**Problem to work on**
Please output every entry below exactly as written, leaving out any pictures.

===== Provided records =====

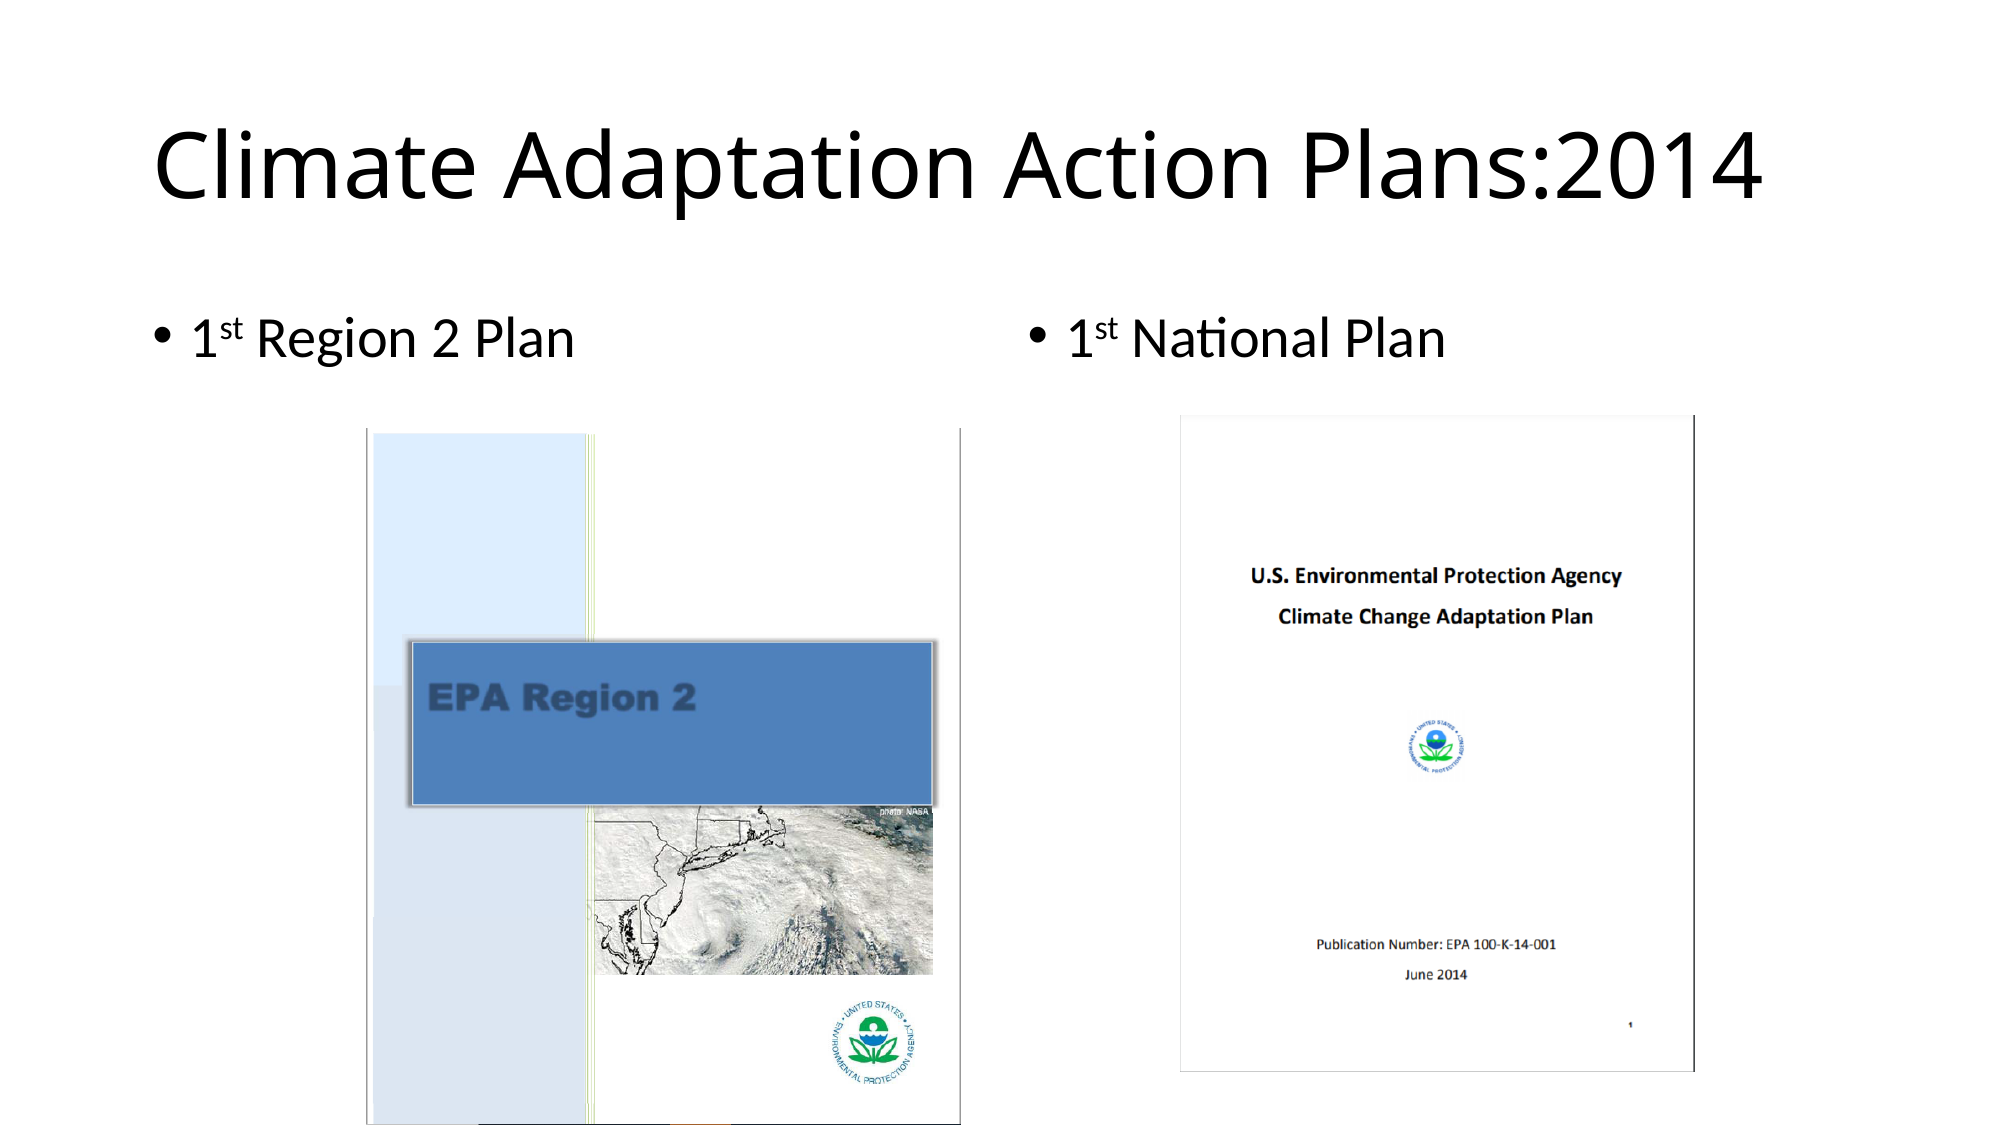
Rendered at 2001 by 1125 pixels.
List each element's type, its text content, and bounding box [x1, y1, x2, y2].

picture [366, 428, 961, 1125]
picture [1180, 415, 1695, 1072]
title Climate Adaptation Action Plans:2014 [137, 59, 1863, 278]
list 1st National Plan [1012, 299, 1863, 1014]
list 1st Region 2 Plan [137, 299, 988, 1014]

=====

**Final answer**
Rendered at 2001 by 1125 pixels.
List each element's type, its text content, and bounding box [x1, y1, x2, y2].

picture [366, 428, 961, 1125]
picture [1180, 415, 1695, 1072]
title Climate Adaptation Action Plans:2014 [137, 59, 1863, 278]
list 1st National Plan [1012, 299, 1863, 1014]
list 1st Region 2 Plan [137, 299, 988, 1014]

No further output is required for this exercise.